Everest / by journeywithlei

Apr 12, 2010

Arrive at EBC

The approach to base camp is certainly longer than I was prepared for, though everything is going just according to our plan. Almost 3 weeks after I left home in Boston, finally I’m in EBC! On one side, the

climber team took a more conservative pace to ensure best acclimatization; on the other side, located at 5300m (17700ft), EBC is higher than any mountains in the lower 48 states. The trek is not just a hike in your backyard! Impatient trekkers can easily run into altitude sickness problems.

We already saw EBC and Khumbu Glacier two days ago from Lobuche and yesterday from GorekShep. So today, the trek is basically a walk towards icefall! There is only one word to describe icefall: wow! The closer you get, the more you “wow!” I saw a similar glacier before in Alaska from high up in the air, or to a less degree, at the end of our Denali climb when the glacier became so corrupted from heat, but this time we have to navigate such a maze of icefalls ourselves! During the day, we could hear the thunder-loud noise of avalanche here and there from time to time, and we are getting used to it fast! To be safe, our campsite is located quite far away from the ice fall. The only group further away is Russell Brice’s team.

Another surprise is that there is no flat ground for base camp! The whole terrain is on a super ragged glacier moraine. It took a lot of work to pile up rocks just to build a little platform for each tent. Once step out of your tent, watch for “stairs”! The biggest challenge is to go to the bathroom. The bathroom itself is actually sheltered inside a tent and is as comfortable as you can expect on a mountain. But to safeguard our water source for cooking, the bathroom is located at the far end of our campsite. It takes 5-10 minutes of careful hiking (consider hiking poles and crampons if there’s snow) from our tents to the bathroom! Plan your emergency well in advance and good luck not getting lost in the night!


We arrived at EBC shortly after 10am, and 11am is the time for the Puja ceremony! The date for the Puja ceremony is determined by the Buddha calendar. We each brought our climbing hardware such as harness, ascenders, crampons, ice axe, etc. to lay by the center podium for blessing. It was a 1.5 hour long ceremony starting with prayer chanting led by Lama. Later, drink (milk tea, butter beer, regular beer, soda) and various service food were distributed while the prayer and chanting continued. Long strings of prayer flags were unwound from the center pole and sent across the camp side by Sherpa to be attached to remote high points across the glacier moraine in all directions, decorating the whole base camp with sacred and beautiful prayer flags. People put butter powder on each other’s faces for good luck, and my Sherpe Da Tenji put another yellow string on my neck. The ceremony ended with festive line dancing and singing. Everyone is so happy and excited about the beginning of a new season!

Apr 13, 2010

 Busy Life

Once we are at EBC, life gets busy! There’s an agenda for every day.

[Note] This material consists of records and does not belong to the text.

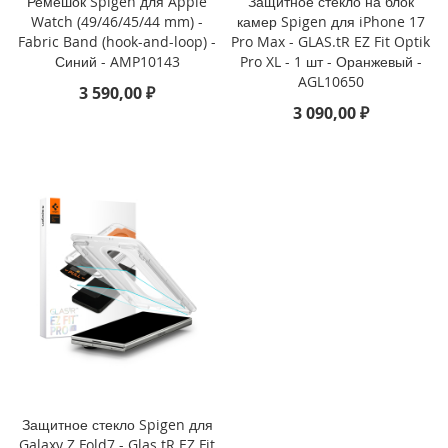
Ремешок Spigen для Apple
Защитное стекло на блок
Watch (49/46/45/44 mm) -
камер Spigen для iPhone 17
i
Fabric Band (hook-and-loop) -
Pro Max - GLAS.tR EZ Fit Optik
P
Синий - AMP10143
Pro XL - 1 шт - Оранжевый -
h
AGL10650
3 590,00 ₽
o
n
3 090,00 ₽
e
1
6
e
i
P
h
o
n
e
1
6
i
P
Защитное стекло Spigen для
h
Galaxy Z Fold7 - Glas.tR EZ Fit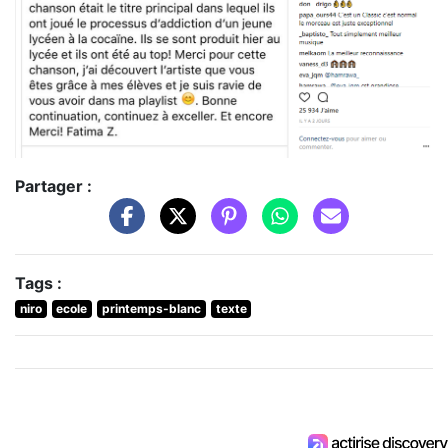
Partager :
Tags :
niro
ecole
printemps-blanc
texte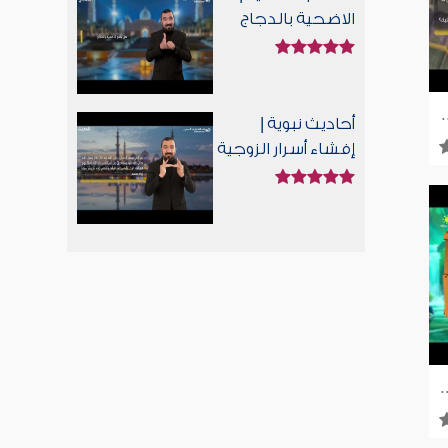
الاضحية بالدجاج
لام ويب | للصم بلغة الإشارة
أحاديث نبوية |
إفشاء أسرار الزوجية
ا | إسلام ويب | للصم بلغة الإشارة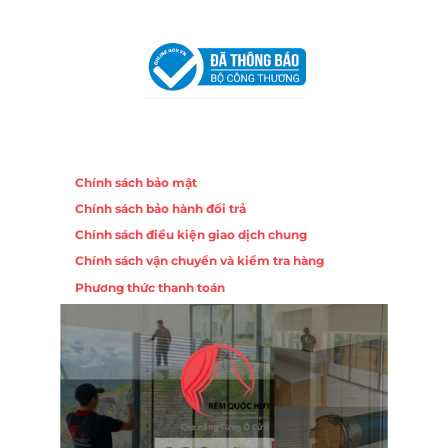
VPĐD Tại Đà Nẵng :
Số 403 Nguyễn Hữu Thọ, Phường
Khuê Trung, Quận Cẩm Lệ, TP. Đà Nẵng
Chính sách
Chính sách bảo mật
Chính sách bảo hành đổi trả
Chính sách điều kiện giao dịch chung
Chính sách vận chuyển và kiểm tra hàng
Phương thức thanh toán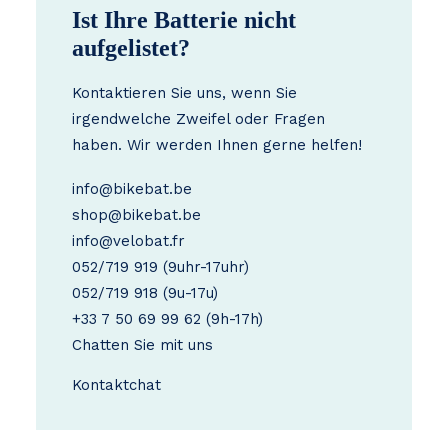
Ist Ihre Batterie nicht
aufgelistet?
Kontaktieren Sie uns, wenn Sie
irgendwelche Zweifel oder Fragen
haben. Wir werden Ihnen gerne helfen!
info@bikebat.be
shop@bikebat.be
info@velobat.fr
052/719 919
(9uhr-17uhr)
052/719 918
(9u-17u)
+33 7 50 69 99 62
(9h-17h)
Chatten Sie mit uns
Kontakt
chat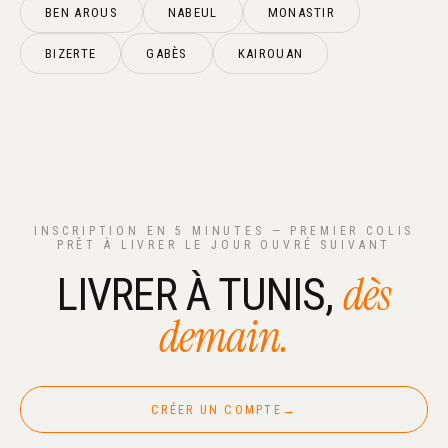
BEN AROUS
NABEUL
MONASTIR
BIZERTE
GABÈS
KAIROUAN
INSCRIPTION EN 5 MINUTES — PREMIER COLIS
PRÊT À LIVRER LE JOUR OUVRÉ SUIVANT
dès
LIVRER À TUNIS,
demain.
CRÉER UN COMPTE
→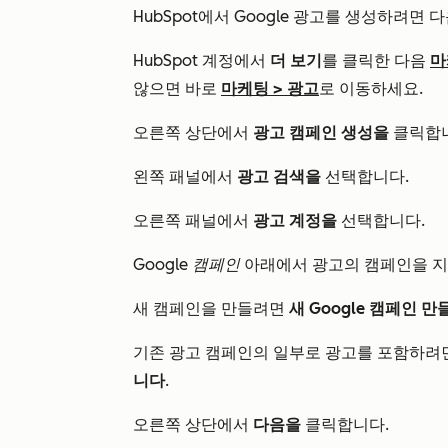
HubSpot에서 Google 광고를 생성하려면 
HubSpot 계정에서
더 보기
를 클릭한 다음
마
않으면 바로
마케팅
>
광고
로 이동하세요.
오른쪽 상단에서
광고 캠페인 생성을
클릭합니
왼쪽 패널에서
광고 검색을
선택합니다.
오른쪽 패널에서
광고 계정을
선택합니다.
Google 캠페인
아래에서 광고의 캠페인을 지
새 캠페인을 만들려면
새 Google 캠페인 
기존 광고 캠페인의 일부로 광고를 포함하려
니다
.
오른쪽 상단에서
다음을
클릭합니다.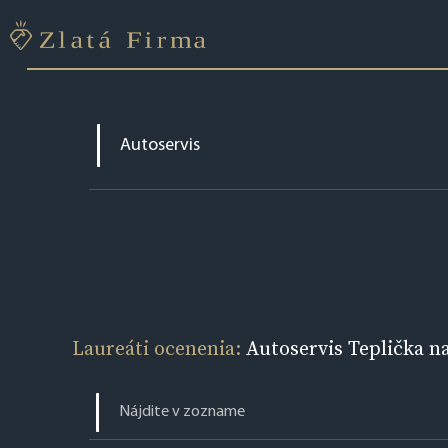
Laureáti ocenenia:
Autoservis Teplička 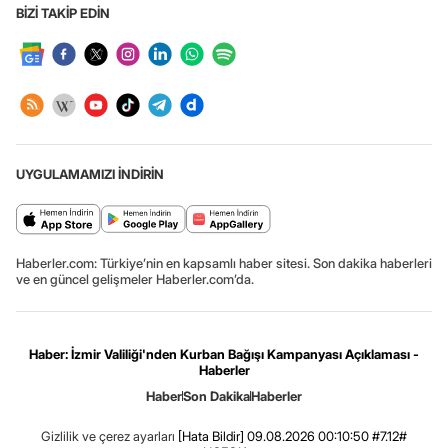
BİZİ TAKİP EDİN
UYGULAMAMIZI İNDİRİN
Haberler.com: Türkiye’nin en kapsamlı haber sitesi. Son dakika haberleri
ve en güncel gelişmeler Haberler.com’da.
Haber: İzmir Valiliği'nden Kurban Bağışı Kampanyası Açıklaması -
Haberler
Haber
Son Dakika
Haberler
Gizlilik ve çerez ayarları
[Hata Bildir]
09.08.2026 00:10:50 #7.12#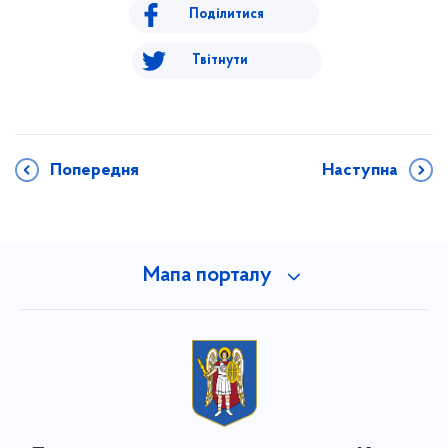
Поділитися
Твітнути
Попередня
Наступна
Мапа порталу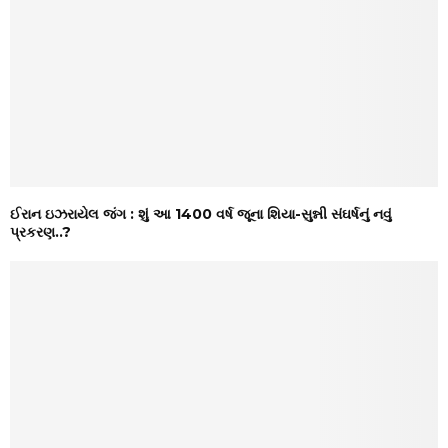
ઈરાન ઇઝરાયેલ જંગ : શું આ 1400 વર્ષ જૂના શિયા-સુન્ની સંઘર્ષનું નવું
પ્રકરણ..?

Yesterday, after the Puja ceremony in the morning, we spent part of the afternoon going over our gear, making sure everyone is properly rigged up for ascending, rappelling, and self rescue in case of falling into crevasse. The rest of the day (the day is defined by sunrise and sunset, and portioned by three meals and other agenda) is spent organizing our own tent. While on the trek, we pack and unpack almost every day. Life is always on the move. Now finally at base camp, it took a while to reorganize our new home. It has been almost three weeks since I saw my big duffel bags! Remember how much care I took to pack each bag before the trip? Now it takes no less effort trying to dig out where I hid each little thing inside other bigger things. It is also serious internal design work to make my tent as comfy as possible while still being able to find every little item!

But just as I was barely unpacked, it’s time to pack again! We are leaving tomorrow for a training climb on Lobuche, a 6000m peak, for 4 or 5 days. Once we are back, we will get ready to tackle icefall!

Last night, we went to bed under a full sky of amazing stars. The evening was not too cold; the temperature inside my tent was about 20F. This morning, we woke up to find the whole EBC covered in fresh snow! What a beautiful day! We spent the morning practice climbing fixed rope.

I had been dreaming about showering and washing my clothes for several days before we arrived at EBC. But finding personal time is not easy with our busy agenda, and there is only a short window warm enough for showering and washing clothes— when the sun is shining on our campsite between 10am and 3pm. I finally managed to get a shower (don’t ask me if it’s comparable to the heavenly bath! But you would enjoy it if you have been wiping yourself with baby wipes for a week or more) after lunch, then the wind picked up, and I had to postpone washing clothes indefinitely.

Still a few hours of daylight left, time to get ready for Lobuche!